_The data_
== Segment start ==

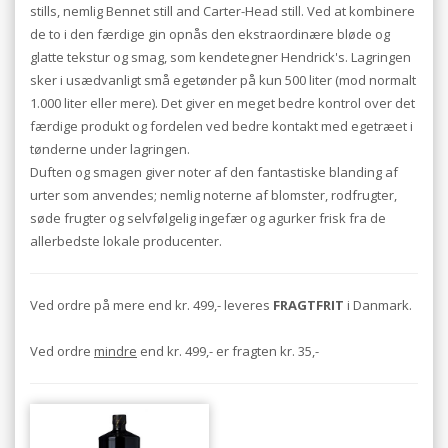
stills, nemlig Bennet still and Carter-Head still. Ved at kombinere
de to i den færdige gin opnås den ekstraordinære bløde og
glatte tekstur og smag, som kendetegner Hendrick's. Lagringen
sker i usædvanligt små egetønder på kun 500 liter (mod normalt
1.000 liter eller mere). Det giver en meget bedre kontrol over det
færdige produkt og fordelen ved bedre kontakt med egetræet i
tønderne under lagringen.
Duften og smagen giver noter af den fantastiske blanding af
urter som anvendes; nemlig noterne af blomster, rodfrugter,
søde frugter og selvfølgelig ingefær og agurker frisk fra de
allerbedste lokale producenter.
Ved ordre på mere end kr. 499,- leveres
FRAGTFRIT
i Danmark.
Ved ordre
mindre
end kr. 499,- er fragten kr. 35,-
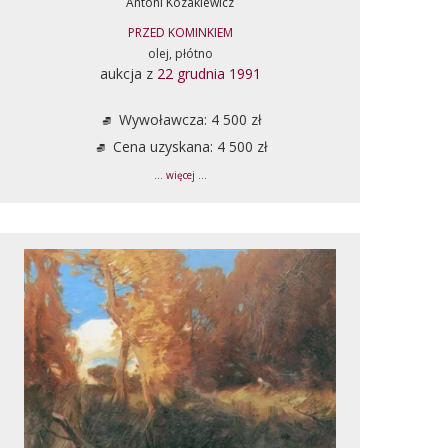
Antoni Kozakiewicz
PRZED KOMINKIEM
olej, płótno
aukcja z
22 grudnia 1991
Wywoławcza: 4 500 zł
Cena uzyskana: 4 500 zł
... więcej ...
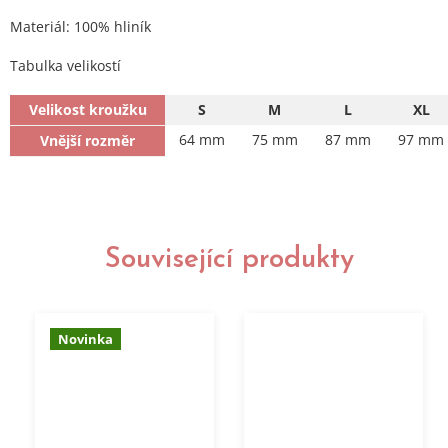
Materiál: 100% hliník
Tabulka velikostí
Velikost kroužku
S
M
L
XL
64 mm
75 mm
87 mm
97 mm
Vnější rozměr
Související produkty
Novinka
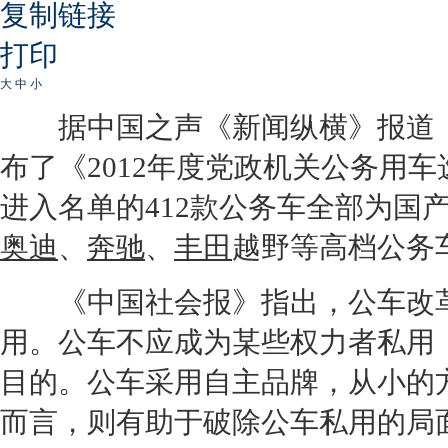
复制链接
打印
大
中
小
据中国之声《新闻纵横》报道
布了《2012年度党政机关公务用
进入名单的412款公务车全部为国
奥迪
、
奔驰
、
丰田
越野等高档公务
《中国社会报》指出，公车改革
用。公车不应成为某些权力者私用
目的。公车采用自主品牌，从小的
而言，则有助于破除公车私用的局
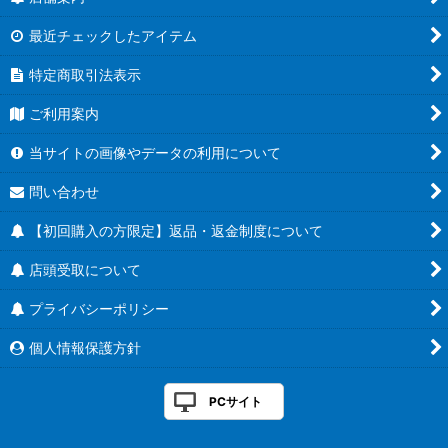
最近チェックしたアイテム
特定商取引法表示
ご利用案内
当サイトの画像やデータの利用について
問い合わせ
【初回購入の方限定】返品・返金制度について
店頭受取について
プライバシーポリシー
個人情報保護方針
PCサイト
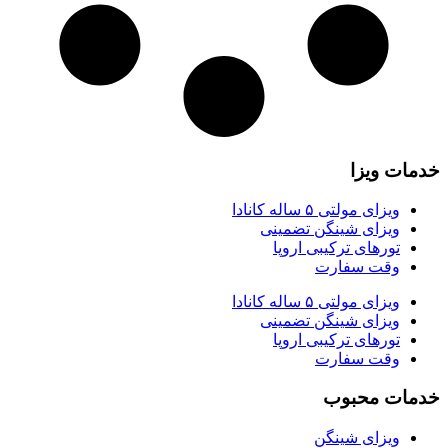
خدمات ویزا
ویزای مولتی ۵ ساله کانادا
ویزای شینگن تضمینی
تورهای ترکیبی اروپا
وقت سفارت
ویزای مولتی ۵ ساله کانادا
ویزای شینگن تضمینی
تورهای ترکیبی اروپا
وقت سفارت
خدمات محبوب
ویزای شینگن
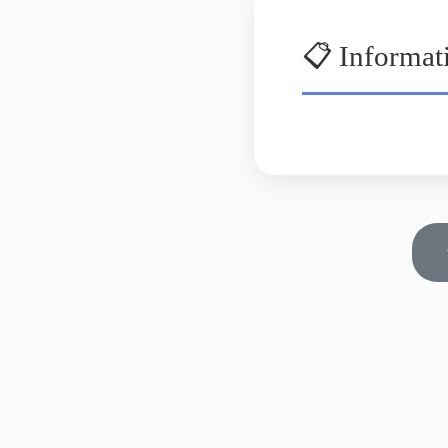
📋 Informat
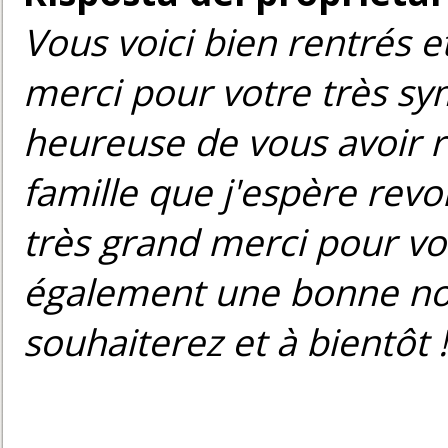
Vous voici bien rentrés e
merci pour votre très s
heureuse de vous avoir r
famille que j'espère revoi
très grand merci pour vot
également une bonne not
souhaiterez et à bientôt !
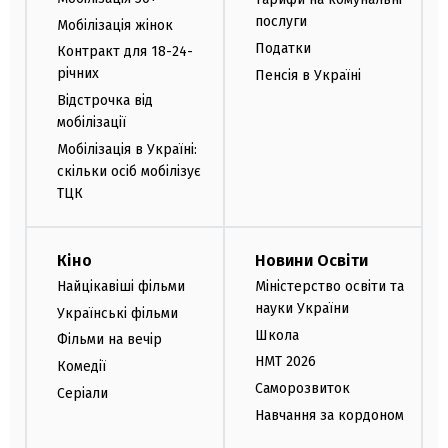
послуги
Мобілізація жінок
Податки
Контракт для 18-24-
річних
Пенсія в Україні
Відстрочка від
мобілізації
Мобілізація в Україні:
скільки осіб мобілізує
ТЦК
Кіно
Новини Освіти
Найцікавіші фільми
Міністерство освіти та
науки України
Українські фільми
Школа
Фільми на вечір
НМТ 2026
Комедії
Саморозвиток
Серіали
Навчання за кордоном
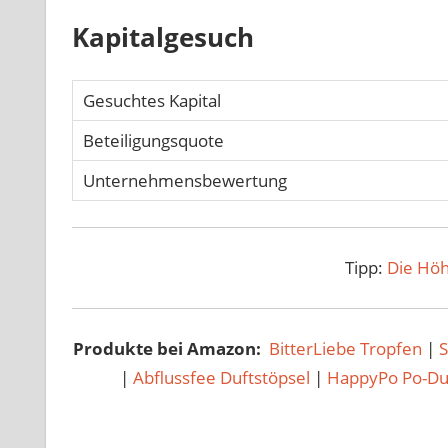
Kapitalgesuch
Gesuchtes Kapital
Beteiligungsquote
Unternehmensbewertung
Tipp:
Die Höh
Produkte bei Amazon:
BitterLiebe Tropfen
|
|
Abflussfee Duftstöpsel
|
HappyPo Po-D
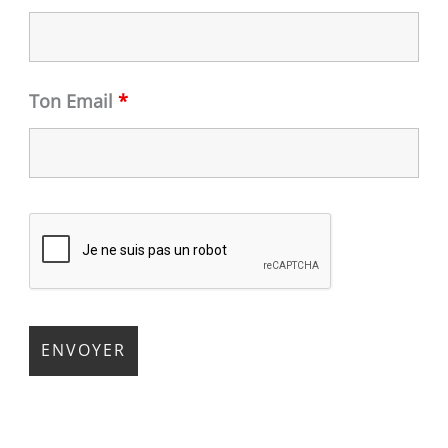
Ton Email
*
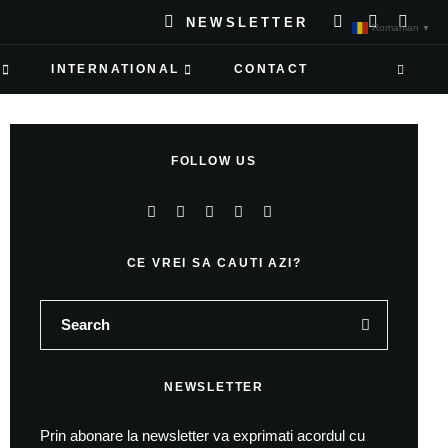
NEWSLETTER
Romanian
▼
INTERNATIONAL
CONTACT
FOLLOW US
CE VREI SA CAUTI AZI?
NEWSLETTER
Prin abonare la newsletter va exprimati acordul cu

== Segment end ==

_Problem description_
Output the line that contains "Abflussfee Duftstöpsel" and every subsequent line through the end of the entries, exactly as given, without pictures.

_Answer space_
Abflussfee Duftstöpsel
|
HappyPo Po-D
Ton Email
*
NEWSLETTER
Romanian
▼
INTERNATIONAL
CONTACT
FOLLOW US
CE VREI SA CAUTI AZI?
NEWSLETTER
Prin abonare la newsletter va exprimati acordul cu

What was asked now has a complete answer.